Upaya tersebut memaknai rasa sebagai sebuah proses—yang karena keberlangsungan dan esensinya, tidak terbatas oleh pengaruh ruang-waktu. Kenirmulaan dan kebakaan rasa mampu mengangkat pemahaman (samskaras) dalam diri seseorang. Hal tersebut menjadikan rasa sebagai definisi dari keadaan tinggi (heightened state) yang tercapai melalui emosi. Menurut Abhinavagupta, emosi ini tidak dapat diciptakan melalui kehendak (at will) dan membutuhkan pikiran yang netral (camatkara) agar rasa dapat terwujud. Keadaan tinggi tersebut dapat dicapai jika seseorang mampu melampaui egonya (sadharanikarana). Rasa, ringkasnya, adalah konsep penilaian yang alaukika atau melampaui dunia. Definisi ini menunjukkan bahwa rasa mencakup yang sublim atau je ne sais quoi dalam tradisi estetika Barat. 

Seperti yang sudah disebutkan, rasa mencakup intensi sang seniman sampai persepsi sang pembaca/pemirsa. Sang pembaca harus memenuhi dua syarat dalam mengalami rasa. Pertama, mempunyai pengetahuan apriori untuk mempersepsi rasa. Pembaca yang dapat mengalami rasa harus mengetahui dalam derajat tertentu. Pengetahuan yang dimaksud terbagi dua: vasanas (intuisi) dan samskaras (pemahaman). Kedua, pembaca haruslah sumana atau suci pikiran. Maksudnya, pikiran terbebas dari kerja organ tubuh lain dan terkonsentrasikan pada pengalaman imajinasi ketika berhadapan dengan teks. Sementara bagi sang seniman, rasa mewujud dalam pengamatannya atas dunia. Rasa di kepala sang seniman adalah respon batin atas apa yang terjadi di sekitarnya. Kedua pangkal rasa tersebut kemudian digeliatkan untuk satu tujuan utama; untuk menciptakan kondisi bahagia—kondisi jernih untuk pegangan moral.

Rasa mempunyai delapan jenis. Hubungan-hubungan antara delapan jenis rasa dijabarkan dalam Bab Kedua. Delapan jenis rasa tersebut adalah erotis (srngara), jenaka (hasya), asih (karuna), amarah (raudra), ksatria (vira), bahaya (bhayanaka), jijik (bibhatsa), dan kagum (adbhuta). Delapan jenis rasa tersebut, menurut Abhinavagupta, mengarah kepada dua kategori utama: sukhatmaka (berakhir bahagia, komedi) atau duhkhatmaka (berakhir duka, tragedi).
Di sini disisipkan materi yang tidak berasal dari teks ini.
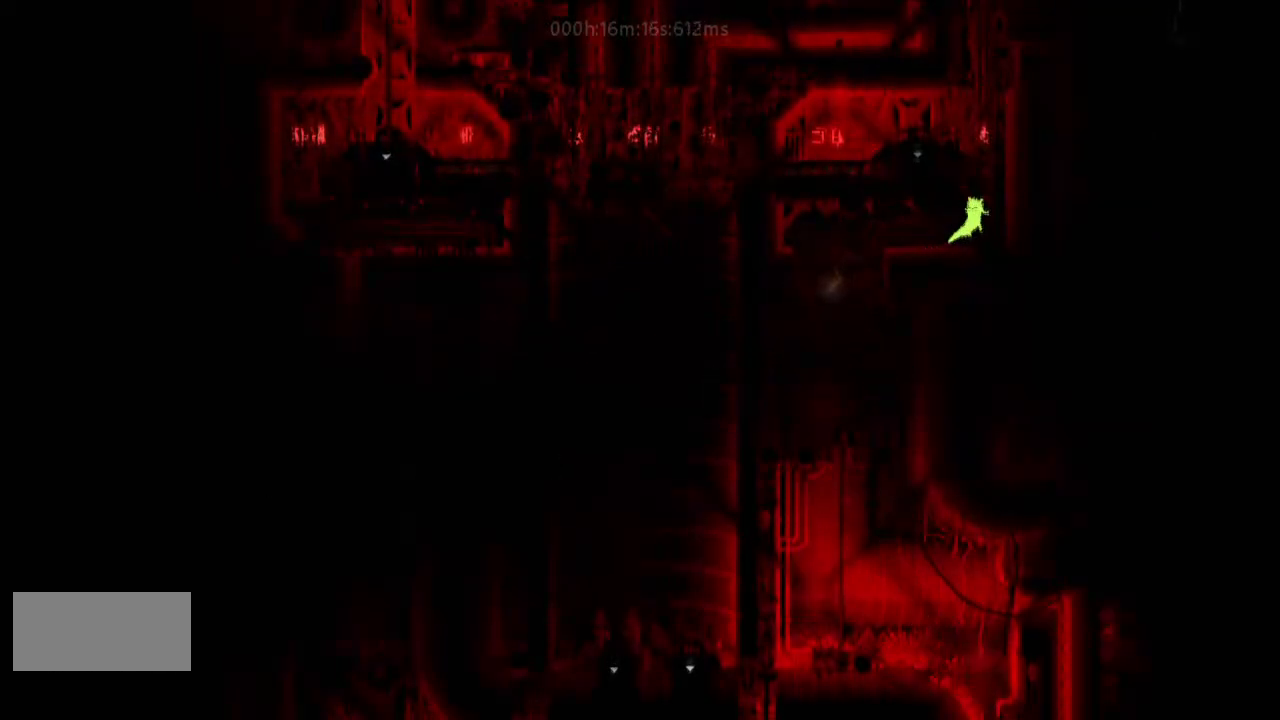
{"keys": ["j"], "events": [[100, "j", "down"], [133, "right", "up"], [233, "j", "up"], [267, "j", "down"], [333, "j", "up"], [433, "j", "down"]]}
Kategori-kategori tersebut dilahirkan dari kehidupan dan tradisi India sebagai medan referensi atau mimesis. Hidup, dalam tradisi India, dibagi ke dalam tiga purusarthas atau bagian: dharma (tanggungjawab), artha (kekayaan), dan kama (hasrat). Purusarthas keempat sendiri merupakan tujuan dari memahami rasa, yaitu moksa (transendensi, melampaui dunia). Moksa kemudian menjadi ciri dari rasa kesembilan, yaitu seimbang (santa).

Hubungan antar rasa kemudian digambarkan secara matematis. Rasa mula-mula dibagi ke dalam rasa primer dan rasa sekunder. Rasa primer terdiri dari erotis, amarah, ksatria, dan jijik. Sementara rasa sekunder terdiri dari jenaka, asih, kagum, dan bahaya. Keterhubungan antara rasa sekunder dan primer biasanya sebab akibat. Misalnya, asih adalah akibat dari amarah, yang di tengahnya bersentuhan dengan bahaya. Pembagian atau kompartemen hubungan antar rasa diletakkan pada bhavas, dengan meletakkan satu jenis rasa sebagai sebab atau vibhavas, dan yang lain sebagai mood atau sthayibhavas, dan sisanya sebagai akibat atau anubhavas.

Motif pembagian tersebut kemudian menjadi kerangka utama bab-bab selanjutnya yang membahas masing-masing rasa dengan lebih detil. Pembahasan tersebut melibatkan karya-karya sastra Barat seperti Franz Kafka, D.H. Lawrence, Joseph Conrad, Samuel Beckett, Federico Garcia Lorca, dan sebagainya. Selain pembahasan bhavas dalam rasa, motif lainnya adalah perbandingan idiosinkratik/tumbukan antara konsep rasa. Misalnya, dalam Bab Kelima, karuna rasa atau asih memiliki keterhubungan dengan bibhatsa atau jijik. Perbandingan tersebut mengambil contoh Metamorphosis karya Kafka. 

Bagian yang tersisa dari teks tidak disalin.